Mit „Big Brother“ die Sprache untersuchen

Stundenlang die TV-Show „Big Brother“ schauen: Das muss keine verlorene Zeit sein, wie ein Wiener Sprachforscher beweist. Er hat die TV-Show als „Sprachlabor“ benutzt und untersucht, wie sich die Sprache bei intensivem Sozialkontakt ändert.

Selbst dieser führt mittelfristig kaum zu einer Anpassung verschiedener Akzente von Personen, heißt es in einer Studie von Peter Graff, Lehrbeauftragter am Institut für Sprachwissenschaft der Universität Wien, und Kollegen. Wichtiger seien dafür der individuelle Grad der Beeinflussbarkeit und starke soziale Bindungen zwischen einzelnen Akteuren

Die Aufzeichnungen der britische Ausgabe der TV-Realityshow habe man als Material gewählt, weil das „Big-Brother House“ einen sprachlich geschlossenen Raum darstelle, berichten Graff und seine Kollegen in einer Studie. Die Sprachwissenschaftler analysierten 14,5 Stunden Videomaterial aus dem „Diary Room“, in dem zwölf Teilnehmer der Show über ihre Erlebnisse berichten.

Live-Beobachtung von Akzenten

Fünf variable Aspekte der Aussprache, etwa der Zeitpunkt des Stimmeinsatzes bei Lauten wie p und b oder die Eigenschaften von drei Vokalen wie in „goose“, „strut“ und „trap“ wurden dabei u.a. mit Sprachverarbeitungssoftware untersucht.

„Auf diese Weise die Akzentveränderungen bei Erwachsenen gewissermaßen live beobachten zu können, war äußerst spannend“, erklärte Graff, da es sich bei der persönlichen Art, Laute auszusprechen, um einen der stabilsten Aspekte von Sprache handle. „Jede Sprache erlaubt hier einen gewissen Freiraum, den Menschen auch ausnutzen“, so der Lehrbeauftragte am Institut für Sprachwissenschaft der Universität Wien.

Herkunft und Nähe zu Freunden entscheidend

Der Linguist hat während seines Doktoratsstudiums am Massachusetts Institute of Technology (MIT) begonnen, an dem Projekt mitzuarbeiten, das von Morgan Sonderegger von der McGill University in Quebec (Kanada) und Max Bane von der University of Chicago (USA) geleitet wurde.

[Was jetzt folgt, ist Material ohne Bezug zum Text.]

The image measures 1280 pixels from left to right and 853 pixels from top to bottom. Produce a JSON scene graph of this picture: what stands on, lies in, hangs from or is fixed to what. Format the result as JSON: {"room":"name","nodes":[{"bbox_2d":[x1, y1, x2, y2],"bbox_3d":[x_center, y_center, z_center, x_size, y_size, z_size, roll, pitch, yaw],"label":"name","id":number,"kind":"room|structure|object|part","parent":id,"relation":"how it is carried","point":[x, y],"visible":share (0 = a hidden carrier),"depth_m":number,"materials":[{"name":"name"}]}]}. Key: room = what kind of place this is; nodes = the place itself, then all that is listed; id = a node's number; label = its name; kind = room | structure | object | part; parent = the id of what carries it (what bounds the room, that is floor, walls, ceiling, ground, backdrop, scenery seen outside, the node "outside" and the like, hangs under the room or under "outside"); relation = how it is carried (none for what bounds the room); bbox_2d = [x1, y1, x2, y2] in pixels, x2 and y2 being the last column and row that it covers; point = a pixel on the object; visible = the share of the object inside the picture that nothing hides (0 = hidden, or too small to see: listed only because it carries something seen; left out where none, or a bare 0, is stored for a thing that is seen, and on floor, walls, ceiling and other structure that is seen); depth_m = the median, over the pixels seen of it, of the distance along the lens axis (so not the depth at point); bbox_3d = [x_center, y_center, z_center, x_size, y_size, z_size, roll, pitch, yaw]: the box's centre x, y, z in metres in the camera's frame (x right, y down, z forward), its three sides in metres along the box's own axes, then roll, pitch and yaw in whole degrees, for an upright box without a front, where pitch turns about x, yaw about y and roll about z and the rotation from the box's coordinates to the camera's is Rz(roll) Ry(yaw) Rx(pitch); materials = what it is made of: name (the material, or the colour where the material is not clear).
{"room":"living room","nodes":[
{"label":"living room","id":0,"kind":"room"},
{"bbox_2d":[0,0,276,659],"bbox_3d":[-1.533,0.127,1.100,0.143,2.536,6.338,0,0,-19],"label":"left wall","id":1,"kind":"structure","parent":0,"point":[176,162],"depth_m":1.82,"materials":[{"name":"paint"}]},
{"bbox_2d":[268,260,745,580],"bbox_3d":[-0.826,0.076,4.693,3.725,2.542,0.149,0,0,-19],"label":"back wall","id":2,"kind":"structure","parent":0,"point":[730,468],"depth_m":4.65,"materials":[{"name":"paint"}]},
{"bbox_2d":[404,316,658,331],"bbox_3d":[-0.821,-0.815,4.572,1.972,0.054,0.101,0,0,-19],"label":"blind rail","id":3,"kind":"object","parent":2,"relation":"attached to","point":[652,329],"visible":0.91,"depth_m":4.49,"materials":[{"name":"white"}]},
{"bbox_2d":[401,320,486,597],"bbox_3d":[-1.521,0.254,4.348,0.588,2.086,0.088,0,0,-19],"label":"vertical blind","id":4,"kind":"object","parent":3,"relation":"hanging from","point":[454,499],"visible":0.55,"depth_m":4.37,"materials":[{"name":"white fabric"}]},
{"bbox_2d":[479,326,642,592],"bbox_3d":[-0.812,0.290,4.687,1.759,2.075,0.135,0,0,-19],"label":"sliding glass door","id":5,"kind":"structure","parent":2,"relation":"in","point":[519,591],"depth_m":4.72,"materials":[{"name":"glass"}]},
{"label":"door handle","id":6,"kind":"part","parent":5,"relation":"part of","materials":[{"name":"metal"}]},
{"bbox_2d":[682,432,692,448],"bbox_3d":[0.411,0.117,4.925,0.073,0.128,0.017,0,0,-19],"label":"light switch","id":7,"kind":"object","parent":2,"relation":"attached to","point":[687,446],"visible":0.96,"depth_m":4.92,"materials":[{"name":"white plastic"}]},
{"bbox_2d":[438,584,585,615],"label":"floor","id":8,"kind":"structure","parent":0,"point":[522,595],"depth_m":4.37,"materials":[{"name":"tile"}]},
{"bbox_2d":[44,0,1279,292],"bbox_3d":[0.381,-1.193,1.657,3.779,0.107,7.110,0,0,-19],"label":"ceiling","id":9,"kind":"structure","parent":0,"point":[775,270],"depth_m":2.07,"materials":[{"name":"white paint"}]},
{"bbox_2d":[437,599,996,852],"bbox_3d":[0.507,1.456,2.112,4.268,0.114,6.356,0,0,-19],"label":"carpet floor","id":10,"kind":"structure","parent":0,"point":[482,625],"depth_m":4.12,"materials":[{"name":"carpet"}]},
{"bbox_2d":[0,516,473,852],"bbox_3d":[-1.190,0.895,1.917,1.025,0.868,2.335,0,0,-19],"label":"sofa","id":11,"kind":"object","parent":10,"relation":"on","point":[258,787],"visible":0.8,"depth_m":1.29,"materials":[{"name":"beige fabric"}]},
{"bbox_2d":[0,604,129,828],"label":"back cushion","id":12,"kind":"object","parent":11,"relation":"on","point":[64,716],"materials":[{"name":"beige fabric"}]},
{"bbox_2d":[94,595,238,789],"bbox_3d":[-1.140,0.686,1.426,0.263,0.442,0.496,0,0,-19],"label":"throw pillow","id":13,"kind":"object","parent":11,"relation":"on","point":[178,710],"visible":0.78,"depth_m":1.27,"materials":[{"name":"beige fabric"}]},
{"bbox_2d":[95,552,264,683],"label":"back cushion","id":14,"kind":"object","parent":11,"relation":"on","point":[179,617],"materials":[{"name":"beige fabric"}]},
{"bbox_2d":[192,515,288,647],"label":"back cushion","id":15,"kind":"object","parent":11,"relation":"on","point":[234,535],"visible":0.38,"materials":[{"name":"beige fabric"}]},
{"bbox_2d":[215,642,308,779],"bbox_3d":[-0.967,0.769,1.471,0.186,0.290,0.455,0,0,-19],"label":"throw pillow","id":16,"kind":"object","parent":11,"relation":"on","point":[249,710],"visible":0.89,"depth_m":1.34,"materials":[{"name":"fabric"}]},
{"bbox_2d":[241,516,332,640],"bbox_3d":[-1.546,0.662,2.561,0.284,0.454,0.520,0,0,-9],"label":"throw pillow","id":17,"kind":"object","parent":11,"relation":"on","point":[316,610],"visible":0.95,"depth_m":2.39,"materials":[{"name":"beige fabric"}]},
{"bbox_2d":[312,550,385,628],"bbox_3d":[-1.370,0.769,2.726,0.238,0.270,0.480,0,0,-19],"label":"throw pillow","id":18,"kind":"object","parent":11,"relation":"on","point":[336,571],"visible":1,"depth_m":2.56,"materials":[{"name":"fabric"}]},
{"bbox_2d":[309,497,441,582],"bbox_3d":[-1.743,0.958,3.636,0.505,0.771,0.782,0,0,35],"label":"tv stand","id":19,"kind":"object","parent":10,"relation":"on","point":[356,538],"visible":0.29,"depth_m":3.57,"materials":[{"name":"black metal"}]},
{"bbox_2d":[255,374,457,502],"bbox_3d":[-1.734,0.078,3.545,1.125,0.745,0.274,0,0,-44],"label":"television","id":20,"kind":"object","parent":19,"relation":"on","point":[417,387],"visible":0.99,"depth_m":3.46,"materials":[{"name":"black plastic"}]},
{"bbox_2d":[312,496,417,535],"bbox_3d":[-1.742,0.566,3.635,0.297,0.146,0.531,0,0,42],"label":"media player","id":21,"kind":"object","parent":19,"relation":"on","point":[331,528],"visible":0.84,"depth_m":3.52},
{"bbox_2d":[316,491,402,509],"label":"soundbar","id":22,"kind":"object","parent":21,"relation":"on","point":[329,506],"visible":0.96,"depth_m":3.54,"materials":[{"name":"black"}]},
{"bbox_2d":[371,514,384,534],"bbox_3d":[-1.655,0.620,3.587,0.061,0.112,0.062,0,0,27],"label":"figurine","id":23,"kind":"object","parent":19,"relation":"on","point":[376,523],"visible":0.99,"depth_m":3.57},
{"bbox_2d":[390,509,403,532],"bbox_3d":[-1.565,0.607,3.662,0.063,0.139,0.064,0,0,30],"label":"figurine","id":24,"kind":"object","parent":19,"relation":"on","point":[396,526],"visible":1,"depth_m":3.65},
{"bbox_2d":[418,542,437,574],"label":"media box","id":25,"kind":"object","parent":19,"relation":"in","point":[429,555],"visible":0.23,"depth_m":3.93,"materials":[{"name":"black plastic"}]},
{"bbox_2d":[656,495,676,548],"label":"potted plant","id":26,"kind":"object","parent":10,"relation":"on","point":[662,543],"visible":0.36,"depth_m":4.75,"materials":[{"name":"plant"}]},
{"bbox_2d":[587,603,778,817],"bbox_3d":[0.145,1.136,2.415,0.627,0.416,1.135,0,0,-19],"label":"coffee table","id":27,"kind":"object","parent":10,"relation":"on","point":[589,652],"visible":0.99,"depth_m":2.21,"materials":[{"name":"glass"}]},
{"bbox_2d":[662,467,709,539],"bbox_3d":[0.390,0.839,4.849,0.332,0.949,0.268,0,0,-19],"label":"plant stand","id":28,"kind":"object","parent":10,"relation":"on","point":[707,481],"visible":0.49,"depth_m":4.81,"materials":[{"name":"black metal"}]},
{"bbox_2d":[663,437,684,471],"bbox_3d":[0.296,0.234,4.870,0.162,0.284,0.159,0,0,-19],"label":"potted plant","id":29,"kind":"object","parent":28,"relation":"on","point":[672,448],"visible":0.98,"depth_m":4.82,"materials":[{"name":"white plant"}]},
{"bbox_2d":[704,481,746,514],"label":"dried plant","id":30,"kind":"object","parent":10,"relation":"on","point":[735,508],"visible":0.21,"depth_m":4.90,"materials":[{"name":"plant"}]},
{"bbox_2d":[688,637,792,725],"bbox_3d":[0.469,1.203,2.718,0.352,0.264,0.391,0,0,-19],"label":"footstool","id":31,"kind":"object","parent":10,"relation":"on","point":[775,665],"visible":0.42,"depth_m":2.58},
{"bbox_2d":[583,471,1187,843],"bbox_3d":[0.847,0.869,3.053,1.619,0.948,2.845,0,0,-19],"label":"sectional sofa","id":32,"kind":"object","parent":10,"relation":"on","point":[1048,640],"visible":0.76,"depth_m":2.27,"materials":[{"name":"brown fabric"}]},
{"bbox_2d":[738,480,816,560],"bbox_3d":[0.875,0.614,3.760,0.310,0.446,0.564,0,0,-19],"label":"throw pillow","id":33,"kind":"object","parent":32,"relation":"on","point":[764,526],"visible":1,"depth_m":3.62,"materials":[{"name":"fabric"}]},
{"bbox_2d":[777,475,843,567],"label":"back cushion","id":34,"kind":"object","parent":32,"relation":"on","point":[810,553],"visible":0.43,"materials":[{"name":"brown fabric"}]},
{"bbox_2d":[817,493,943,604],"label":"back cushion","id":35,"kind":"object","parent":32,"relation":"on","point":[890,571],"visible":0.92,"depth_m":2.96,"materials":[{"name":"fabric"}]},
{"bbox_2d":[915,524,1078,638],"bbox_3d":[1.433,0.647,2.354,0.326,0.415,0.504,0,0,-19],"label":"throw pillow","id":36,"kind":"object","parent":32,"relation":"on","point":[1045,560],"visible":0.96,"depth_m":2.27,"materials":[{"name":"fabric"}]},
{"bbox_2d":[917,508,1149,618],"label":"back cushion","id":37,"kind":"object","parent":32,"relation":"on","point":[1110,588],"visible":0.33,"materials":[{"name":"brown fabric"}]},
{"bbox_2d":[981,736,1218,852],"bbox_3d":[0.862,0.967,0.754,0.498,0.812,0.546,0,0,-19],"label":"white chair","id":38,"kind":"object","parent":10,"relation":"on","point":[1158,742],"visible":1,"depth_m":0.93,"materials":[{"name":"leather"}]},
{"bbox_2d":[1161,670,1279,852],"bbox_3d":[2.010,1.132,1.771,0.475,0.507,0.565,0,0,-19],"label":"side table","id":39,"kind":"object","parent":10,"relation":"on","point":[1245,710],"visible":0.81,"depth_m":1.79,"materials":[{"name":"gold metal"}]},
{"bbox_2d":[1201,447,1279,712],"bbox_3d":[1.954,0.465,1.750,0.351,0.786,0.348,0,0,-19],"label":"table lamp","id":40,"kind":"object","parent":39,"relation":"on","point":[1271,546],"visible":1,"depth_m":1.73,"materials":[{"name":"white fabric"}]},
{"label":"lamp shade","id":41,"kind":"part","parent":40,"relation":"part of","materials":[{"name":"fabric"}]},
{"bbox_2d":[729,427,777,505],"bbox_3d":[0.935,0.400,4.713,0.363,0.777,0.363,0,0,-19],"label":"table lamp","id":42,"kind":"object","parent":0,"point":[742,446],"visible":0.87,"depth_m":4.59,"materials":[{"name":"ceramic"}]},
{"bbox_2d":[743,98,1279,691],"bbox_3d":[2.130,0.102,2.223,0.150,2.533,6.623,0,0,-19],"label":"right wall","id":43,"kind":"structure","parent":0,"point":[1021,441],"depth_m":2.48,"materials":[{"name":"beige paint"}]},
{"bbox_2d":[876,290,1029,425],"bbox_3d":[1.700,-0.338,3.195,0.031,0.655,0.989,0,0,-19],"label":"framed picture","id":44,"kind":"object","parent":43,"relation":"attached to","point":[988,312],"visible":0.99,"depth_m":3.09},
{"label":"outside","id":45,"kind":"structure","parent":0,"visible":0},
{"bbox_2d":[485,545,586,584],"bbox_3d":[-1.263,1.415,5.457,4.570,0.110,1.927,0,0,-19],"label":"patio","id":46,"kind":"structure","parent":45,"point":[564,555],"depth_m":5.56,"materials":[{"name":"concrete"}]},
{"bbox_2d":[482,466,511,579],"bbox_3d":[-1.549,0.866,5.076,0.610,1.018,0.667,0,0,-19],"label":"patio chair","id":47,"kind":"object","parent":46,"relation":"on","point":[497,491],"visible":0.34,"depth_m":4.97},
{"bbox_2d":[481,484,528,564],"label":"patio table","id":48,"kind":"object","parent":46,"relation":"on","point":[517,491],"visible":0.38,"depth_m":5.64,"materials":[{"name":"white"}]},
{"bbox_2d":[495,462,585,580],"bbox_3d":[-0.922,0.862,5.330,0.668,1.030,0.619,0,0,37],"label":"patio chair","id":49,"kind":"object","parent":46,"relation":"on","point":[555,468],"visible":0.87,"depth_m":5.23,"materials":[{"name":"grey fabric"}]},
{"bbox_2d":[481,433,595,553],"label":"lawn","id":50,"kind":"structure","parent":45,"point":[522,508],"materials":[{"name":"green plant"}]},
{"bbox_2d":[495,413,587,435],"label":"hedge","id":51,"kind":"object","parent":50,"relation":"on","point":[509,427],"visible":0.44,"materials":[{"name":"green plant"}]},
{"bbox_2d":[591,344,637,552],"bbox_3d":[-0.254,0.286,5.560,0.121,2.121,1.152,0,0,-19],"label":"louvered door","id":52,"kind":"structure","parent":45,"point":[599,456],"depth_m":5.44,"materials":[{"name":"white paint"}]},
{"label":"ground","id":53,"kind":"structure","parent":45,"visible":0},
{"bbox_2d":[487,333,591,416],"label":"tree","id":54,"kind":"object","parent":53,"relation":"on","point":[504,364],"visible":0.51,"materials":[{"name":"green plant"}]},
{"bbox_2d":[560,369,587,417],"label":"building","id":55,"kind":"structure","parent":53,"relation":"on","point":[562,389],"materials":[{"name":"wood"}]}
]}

Selbst nach drei Monaten intensivem Sozialkontakt in der Isolation klingen die „Big Brother“-Teilnehmer nicht alle gleich, so die Autoren der Studie. Die Ausspracheveränderungen seien aber bei jedem Menschen höchst komplex. So hängt der Grad der Veränderung von systematischen Unterschieden zwischen den einzelnen Personen ab.

Faktoren wie Herkunft und soziale Beziehungen beeinflussen das Ergebnis: So wurde festgestellt, dass Sprecher eher Lautvarianten produzieren, die innerhalb der Aussprachebandbreite der eigenen Herkunftsregion liegen. Auch ein besonders enges Naheverhältnis beeinflusse die Angleichung der Aussprache. Die Wissenschaftler würde es interessieren, ob derartige mittelfristige Veränderungen auch im Bereich des Wortschatz, der Flexion, der Wortbildung und des Satzbaues stattfinden.